Migrants band together in virus fight in hard-hit areas
Health volunteers helping to provide access to medical care
On the outskirts of Bangkok adjacent to Samut Sakhon, many Covid-19 patients are migrant workers and migrant health volunteers from those communities are playing an important role in helping support local isolation schemes.
Bangkok's border districts such as Bang Khunthian and Bang Bon all connect with Samut Sakhon which houses factories, fishing businesses and the migrants who work in them. Many migrants also live in those neighbouring districts.
Unfortunately for those who become infected, language is frequently a barrier to them getting access to appropriate healthcare and medicines and adhering to isolation rules.
Migrant health volunteers (MHVs) are people from their own communities who are helping to bridge the gap.
above and below Migrant health volunteers visit migrant workers who have contracted Covid-19 and are under home isolation in a community in Soi Bang Khunthian 14. (Public Health Ministry photos)
Dr Panuwat Panket, deputy director-general of the Department of Health Services of the Ministry of Public Health, said the role, which was introduced last month has been key to making home isolation a viable strategy for tackling the virus in local migrant worker communities.
MHVs are selected from migrant workers who can speak Thai.
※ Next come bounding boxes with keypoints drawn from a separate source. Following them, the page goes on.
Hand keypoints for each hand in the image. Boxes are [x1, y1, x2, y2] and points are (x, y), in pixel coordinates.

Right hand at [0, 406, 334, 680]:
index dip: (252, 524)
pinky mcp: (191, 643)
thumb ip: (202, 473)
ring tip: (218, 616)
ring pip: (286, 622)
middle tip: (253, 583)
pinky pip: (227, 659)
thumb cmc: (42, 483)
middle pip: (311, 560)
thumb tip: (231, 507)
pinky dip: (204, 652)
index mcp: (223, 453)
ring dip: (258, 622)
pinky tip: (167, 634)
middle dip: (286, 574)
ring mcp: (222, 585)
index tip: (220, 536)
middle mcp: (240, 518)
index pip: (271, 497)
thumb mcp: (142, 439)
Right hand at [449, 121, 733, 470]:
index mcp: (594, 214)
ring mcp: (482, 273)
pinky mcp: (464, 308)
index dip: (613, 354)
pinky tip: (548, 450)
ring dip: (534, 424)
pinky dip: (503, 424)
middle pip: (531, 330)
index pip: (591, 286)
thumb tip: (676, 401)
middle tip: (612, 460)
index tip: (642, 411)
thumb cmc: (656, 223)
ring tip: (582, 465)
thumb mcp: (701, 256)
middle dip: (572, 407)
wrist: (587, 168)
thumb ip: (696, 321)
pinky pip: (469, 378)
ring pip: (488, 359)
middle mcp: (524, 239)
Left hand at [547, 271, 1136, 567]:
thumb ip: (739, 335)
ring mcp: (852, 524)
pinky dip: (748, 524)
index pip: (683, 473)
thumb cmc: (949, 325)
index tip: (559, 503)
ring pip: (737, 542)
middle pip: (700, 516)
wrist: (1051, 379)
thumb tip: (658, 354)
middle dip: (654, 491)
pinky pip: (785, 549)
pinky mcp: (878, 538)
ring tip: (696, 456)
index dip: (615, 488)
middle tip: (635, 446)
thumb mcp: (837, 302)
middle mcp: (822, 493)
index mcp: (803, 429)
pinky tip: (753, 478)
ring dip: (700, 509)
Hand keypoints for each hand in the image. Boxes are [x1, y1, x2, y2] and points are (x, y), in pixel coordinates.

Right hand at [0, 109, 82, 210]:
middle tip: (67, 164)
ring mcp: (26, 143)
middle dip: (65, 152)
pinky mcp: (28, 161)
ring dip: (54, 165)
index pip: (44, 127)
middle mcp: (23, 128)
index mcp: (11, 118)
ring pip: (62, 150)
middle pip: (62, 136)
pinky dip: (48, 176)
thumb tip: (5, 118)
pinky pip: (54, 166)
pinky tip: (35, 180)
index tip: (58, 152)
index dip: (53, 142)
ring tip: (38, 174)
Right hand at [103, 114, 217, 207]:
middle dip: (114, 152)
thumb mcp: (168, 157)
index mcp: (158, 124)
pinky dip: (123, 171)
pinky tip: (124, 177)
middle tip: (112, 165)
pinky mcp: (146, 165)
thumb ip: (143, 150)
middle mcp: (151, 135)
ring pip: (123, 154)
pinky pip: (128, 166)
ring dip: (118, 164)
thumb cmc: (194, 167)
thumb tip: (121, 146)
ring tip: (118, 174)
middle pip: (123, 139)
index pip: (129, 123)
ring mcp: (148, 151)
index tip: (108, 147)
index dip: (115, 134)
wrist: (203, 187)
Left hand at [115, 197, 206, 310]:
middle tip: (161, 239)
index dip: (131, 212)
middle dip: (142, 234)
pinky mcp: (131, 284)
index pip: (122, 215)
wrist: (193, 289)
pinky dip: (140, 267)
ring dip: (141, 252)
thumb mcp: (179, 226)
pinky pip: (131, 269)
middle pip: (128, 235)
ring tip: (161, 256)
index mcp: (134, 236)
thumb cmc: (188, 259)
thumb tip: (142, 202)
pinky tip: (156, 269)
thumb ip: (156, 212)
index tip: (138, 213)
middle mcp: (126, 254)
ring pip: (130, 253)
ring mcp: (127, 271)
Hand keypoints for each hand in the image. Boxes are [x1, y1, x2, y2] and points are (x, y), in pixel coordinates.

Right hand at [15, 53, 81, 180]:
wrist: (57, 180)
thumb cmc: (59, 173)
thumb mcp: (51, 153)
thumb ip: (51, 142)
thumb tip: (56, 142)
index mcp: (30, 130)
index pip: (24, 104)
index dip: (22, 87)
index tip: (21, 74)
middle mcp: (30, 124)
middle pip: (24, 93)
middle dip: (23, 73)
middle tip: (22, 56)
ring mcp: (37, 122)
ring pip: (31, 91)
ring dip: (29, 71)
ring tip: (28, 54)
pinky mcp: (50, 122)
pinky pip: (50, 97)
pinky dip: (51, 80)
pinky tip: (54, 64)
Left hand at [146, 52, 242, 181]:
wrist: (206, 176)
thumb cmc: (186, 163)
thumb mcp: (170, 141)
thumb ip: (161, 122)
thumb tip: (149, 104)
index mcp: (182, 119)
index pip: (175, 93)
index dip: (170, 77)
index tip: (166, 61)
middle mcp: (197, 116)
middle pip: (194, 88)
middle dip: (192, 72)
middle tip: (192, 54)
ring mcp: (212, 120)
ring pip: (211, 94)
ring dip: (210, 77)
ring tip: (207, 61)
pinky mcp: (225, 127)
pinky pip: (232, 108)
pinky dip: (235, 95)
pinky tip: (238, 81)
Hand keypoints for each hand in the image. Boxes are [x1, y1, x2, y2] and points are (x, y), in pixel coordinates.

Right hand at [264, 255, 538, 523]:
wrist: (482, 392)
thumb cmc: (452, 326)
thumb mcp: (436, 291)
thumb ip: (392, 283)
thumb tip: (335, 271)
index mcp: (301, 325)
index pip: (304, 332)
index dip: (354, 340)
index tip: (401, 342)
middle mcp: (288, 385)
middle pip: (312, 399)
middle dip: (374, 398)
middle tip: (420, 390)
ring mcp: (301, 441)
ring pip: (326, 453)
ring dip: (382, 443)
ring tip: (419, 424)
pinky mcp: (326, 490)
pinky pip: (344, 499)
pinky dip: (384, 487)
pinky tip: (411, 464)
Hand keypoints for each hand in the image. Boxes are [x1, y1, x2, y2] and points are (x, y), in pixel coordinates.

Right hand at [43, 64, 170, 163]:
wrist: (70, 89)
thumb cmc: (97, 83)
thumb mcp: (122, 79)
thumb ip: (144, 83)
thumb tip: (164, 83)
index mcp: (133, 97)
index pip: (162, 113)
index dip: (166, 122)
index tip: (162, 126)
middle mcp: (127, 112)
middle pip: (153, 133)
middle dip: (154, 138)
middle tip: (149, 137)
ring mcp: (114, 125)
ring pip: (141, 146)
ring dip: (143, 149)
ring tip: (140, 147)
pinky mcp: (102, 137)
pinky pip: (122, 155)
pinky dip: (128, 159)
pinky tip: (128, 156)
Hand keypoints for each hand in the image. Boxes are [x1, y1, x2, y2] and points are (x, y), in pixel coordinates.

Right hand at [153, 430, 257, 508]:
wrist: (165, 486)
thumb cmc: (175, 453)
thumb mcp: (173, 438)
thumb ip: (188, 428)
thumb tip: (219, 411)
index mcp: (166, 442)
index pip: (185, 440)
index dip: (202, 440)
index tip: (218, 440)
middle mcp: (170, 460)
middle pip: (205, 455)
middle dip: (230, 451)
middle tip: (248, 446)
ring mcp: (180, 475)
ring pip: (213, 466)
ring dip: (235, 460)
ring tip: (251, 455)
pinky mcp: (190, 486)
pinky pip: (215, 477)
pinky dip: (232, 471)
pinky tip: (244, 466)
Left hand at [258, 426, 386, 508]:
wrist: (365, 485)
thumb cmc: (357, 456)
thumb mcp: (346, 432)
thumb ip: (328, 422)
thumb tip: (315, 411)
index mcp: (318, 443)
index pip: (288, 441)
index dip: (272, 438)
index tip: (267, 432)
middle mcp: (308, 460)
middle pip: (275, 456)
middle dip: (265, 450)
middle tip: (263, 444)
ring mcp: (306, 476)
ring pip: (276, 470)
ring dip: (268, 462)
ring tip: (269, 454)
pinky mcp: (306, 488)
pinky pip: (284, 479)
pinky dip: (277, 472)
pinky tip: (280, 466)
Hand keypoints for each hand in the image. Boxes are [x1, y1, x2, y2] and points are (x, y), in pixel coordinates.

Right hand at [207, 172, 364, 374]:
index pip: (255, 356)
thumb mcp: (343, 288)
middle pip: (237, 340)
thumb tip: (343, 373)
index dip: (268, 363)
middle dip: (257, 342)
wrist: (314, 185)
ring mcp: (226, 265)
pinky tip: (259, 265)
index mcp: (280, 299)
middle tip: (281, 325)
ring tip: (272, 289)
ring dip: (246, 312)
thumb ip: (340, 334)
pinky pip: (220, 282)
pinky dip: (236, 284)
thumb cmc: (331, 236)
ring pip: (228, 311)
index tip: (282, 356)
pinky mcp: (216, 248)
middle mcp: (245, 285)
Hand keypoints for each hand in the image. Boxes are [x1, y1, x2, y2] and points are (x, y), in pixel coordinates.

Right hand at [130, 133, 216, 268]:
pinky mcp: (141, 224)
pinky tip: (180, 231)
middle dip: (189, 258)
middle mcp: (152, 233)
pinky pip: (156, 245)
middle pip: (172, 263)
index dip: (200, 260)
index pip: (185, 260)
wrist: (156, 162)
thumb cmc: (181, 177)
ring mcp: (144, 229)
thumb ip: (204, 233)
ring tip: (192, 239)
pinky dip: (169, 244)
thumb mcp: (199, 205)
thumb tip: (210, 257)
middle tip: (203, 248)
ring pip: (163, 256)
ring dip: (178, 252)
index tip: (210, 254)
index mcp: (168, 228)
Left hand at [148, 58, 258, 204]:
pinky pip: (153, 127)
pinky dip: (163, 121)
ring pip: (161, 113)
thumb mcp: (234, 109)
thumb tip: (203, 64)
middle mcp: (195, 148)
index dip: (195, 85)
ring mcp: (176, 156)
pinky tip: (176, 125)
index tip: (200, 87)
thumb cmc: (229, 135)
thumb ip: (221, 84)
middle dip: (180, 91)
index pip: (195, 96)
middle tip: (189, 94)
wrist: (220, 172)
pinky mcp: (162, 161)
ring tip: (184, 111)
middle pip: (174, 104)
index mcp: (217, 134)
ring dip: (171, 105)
They help health authorities to communicate with patients and make sure they understand and can follow health guidelines when they go into home isolation.
Business operators are also supportive as they are heavily reliant on migrant workers.
Many large factories in Bang Khunthian district have been following the "bubble and seal" epidemic control guidelines and have set up hospitals on their premises to house and treat their infected workers during the mandatory 14-day isolation period.
Adul Niyomdecha, senior head of the Occupational Health and Safety Department at Adda footwear (Thailand) Co, said since early July, the company has proactively tested 3,000 employees and diagnosed about 280, both Thai and migrant, infections.
Mr Adul said that within the Adda factory, there are strict measures to prevent infections. However, about 600 people, many of them migrants living in 40 dormitories and communities in Soi Bang Khunthian 14 have been infected.
In response, the company recruited a number of MHVs from among its workforce to support home isolation scheme in the Soi.
above and below Migrant health volunteers visit migrant workers who have contracted Covid-19 and are under home isolation in a community in Soi Bang Khunthian 14. public health ministry photos
"We allowed 14 migrant workers to work as MHVs full time and support the provision of medicine and healthcare services for their colleagues," said Mr Adul.
MHVs are assigned groups of patients to tend to by area and use Line groups to stay in touch and answer questions from the workers they are responsible for. They visit the communities each day to take temperatures and measure oxygen levels. They also hold their own meetings to report back on the situation in their areas and coordinate directly with professional nurses.
Mr Adul said he is happy with the treatment protocol.
"If treated early on and given the proper medication, infected workers recover quickly," he said.
He added that many MHVs are like mentors, giving advice and giving encouraging talks to their fellow workers.
Saw Ra, a Myanmar national and 23 of his migrant friends, work as MHVs for the Soi Bang Khunthian 14 community.
"Although a little tired, my colleagues and I feel encouraged when we see Thai people and local leaders from various sectors making sure that foreigners are receiving health care. It's the best thing," he said.
He revealed that the group work from early in the morning until late at night, carrying heavy medical equipment on motorcycles to help the sick. He says migrants like himself leave their family behind to work and face the same problems, so when they are sick, they must take care of each other.
Suksan Jittimani, deputy director of the Institute for Urban Disease Control and Prevention, said that MHVs are key to reducing obstacles to treatment and wider contagion.
At present, there are 120 migrant workers serving in various areas, each of whom creates a communication channel for the members of the migrant worker groups they are responsible for. They keep them abreast of the current situation, preventative measures and advise them of requirements such as the need to present formal ID to receive medical care.
Nevertheless, Chuwong Saengkon, of the Rak Thai Foundation, said that many migrant workers are still unable to access the social security and healthcare systems, and rely on informal assistance.
"Unsuccessful efforts [to treat the infected and control the spread of Covid-19] demoralise the MHVs, especially as feel they are unable to fully assist patients," he said.
The Rak Thai foundation believes that mitigating infection rates among migrant workers in close proximity is a matter for the government, and agencies must make more of an effort to create separate zones for infected workers.